:: Material for the task

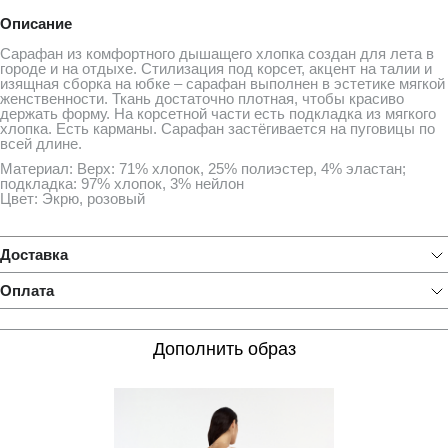
Описание
Сарафан из комфортного дышащего хлопка создан для лета в
городе и на отдыхе. Стилизация под корсет, акцент на талии и
изящная сборка на юбке – сарафан выполнен в эстетике мягкой
женственности. Ткань достаточно плотная, чтобы красиво
держать форму. На корсетной части есть подкладка из мягкого
хлопка. Есть карманы. Сарафан застёгивается на пуговицы по
всей длине.
Материал: Верх: 71% хлопок, 25% полиэстер, 4% эластан;
подкладка: 97% хлопок, 3% нейлон
Цвет: Экрю, розовый
Доставка
Оплата
Дополнить образ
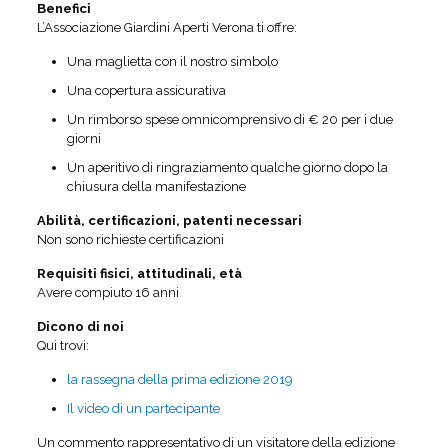
Benefici
L’Associazione Giardini Aperti Verona ti offre:
Una maglietta con il nostro simbolo
Una copertura assicurativa
Un rimborso spese omnicomprensivo di € 20 per i due
giorni
Un aperitivo di ringraziamento qualche giorno dopo la
chiusura della manifestazione
Abilità, certificazioni, patenti necessari
Non sono richieste certificazioni
Requisiti fisici, attitudinali, età
Avere compiuto 16 anni
Dicono di noi
Qui trovi:
la rassegna della prima edizione 2019
Il video di un partecipante
Un commento rappresentativo di un visitatore della edizione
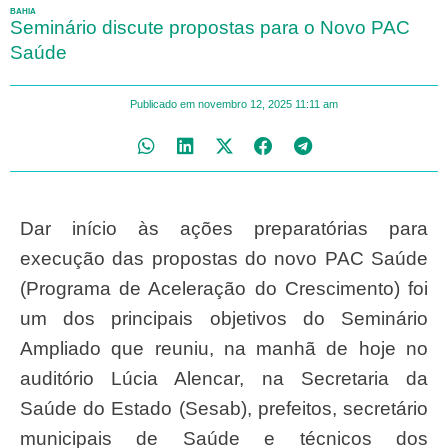
BAHIA
Seminário discute propostas para o Novo PAC
Saúde
Publicado em
novembro 12, 2025
11:11 am
Dar início às ações preparatórias para
execução das propostas do novo PAC Saúde
(Programa de Aceleração do Crescimento) foi
um dos principais objetivos do Seminário
Ampliado que reuniu, na manhã de hoje no
auditório Lúcia Alencar, na Secretaria da
Saúde do Estado (Sesab), prefeitos, secretário
municipais de Saúde e técnicos dos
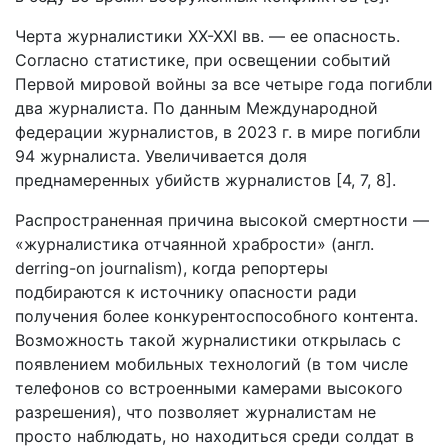
Черта журналистики XX-XXI вв. — ее опасность.
Согласно статистике, при освещении событий
Первой мировой войны за все четыре года погибли
два журналиста. По данным Международной
федерации журналистов, в 2023 г. в мире погибли
94 журналиста. Увеличивается доля
преднамеренных убийств журналистов [4, 7, 8].
Распространенная причина высокой смертности —
«журналистика отчаянной храбрости» (англ.
derring-on journalism), когда репортеры
подбираются к источнику опасности ради
получения более конкурентоспособного контента.
Возможность такой журналистики открылась с
появлением мобильных технологий (в том числе
телефонов со встроенными камерами высокого
разрешения), что позволяет журналистам не
просто наблюдать, но находиться среди солдат в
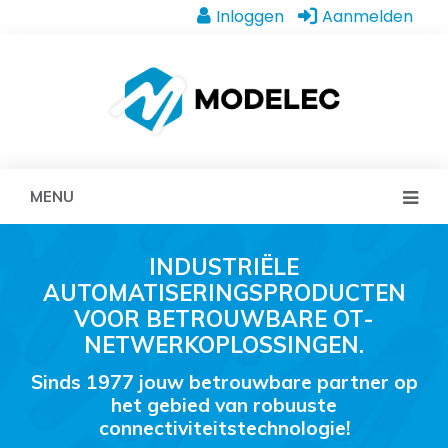
Inloggen
Aanmelden
MENU
INDUSTRIËLE
AUTOMATISERINGSPRODUCTEN
VOOR BETROUWBARE OT-
NETWERKOPLOSSINGEN.
Sinds 1977 jouw betrouwbare partner op
het gebied van robuuste
connectiviteitstechnologie!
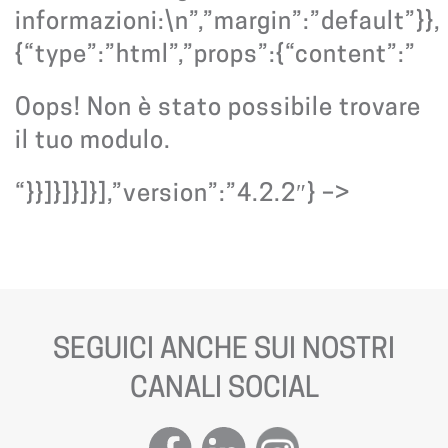
informazioni:\n”,”margin”:”default”}},
{“type”:”html”,”props”:{“content”:”
Oops! Non è stato possibile trovare
il tuo modulo.
“}}]}]}]}],”version”:”4.2.2″} –>
SEGUICI ANCHE SUI NOSTRI
CANALI SOCIAL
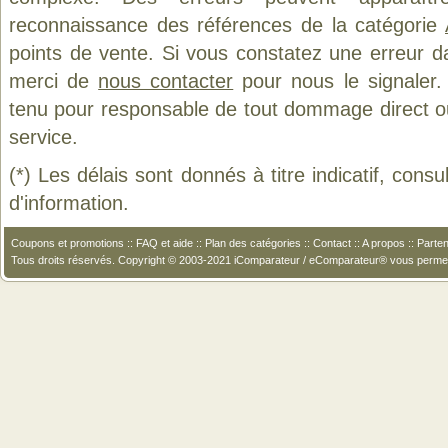
reconnaissance des références de la catégorie
points de vente. Si vous constatez une erreur d
merci de
nous contacter
pour nous le signaler.
tenu pour responsable de tout dommage direct ou in
service.
(*) Les délais sont donnés à titre indicatif, cons
d'information.
Coupons et promotions
::
FAQ et aide
::
Plan des catégories
::
Contact
::
A propos
::
Parten
Tous droits réservés. Copyright © 2003-2021 iComparateur / eComparateur® vous perme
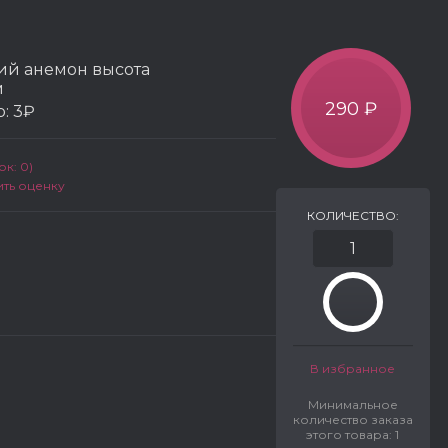
ий анемон высота
м
290 ₽
р:
3₽
к: 0)
ить оценку
КОЛИЧЕСТВО:
В избранное
Минимальное
количество заказа
этого товара: 1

::::

- _To do_
Set down, exactly as they stand above, the lines starting with the line with "Seminário discute propostas para o Novo PAC" and going on through the line with "auditório Lúcia Alencar, na Secretaria da", and no others.

- _Output for this exercise_
Seminário discute propostas para o Novo PAC
Saúde
Publicado em
novembro 12, 2025
11:11 am
Dar início às ações preparatórias para
execução das propostas do novo PAC Saúde
(Programa de Aceleração do Crescimento) foi
um dos principais objetivos do Seminário
Ampliado que reuniu, na manhã de hoje no
auditório Lúcia Alencar, na Secretaria da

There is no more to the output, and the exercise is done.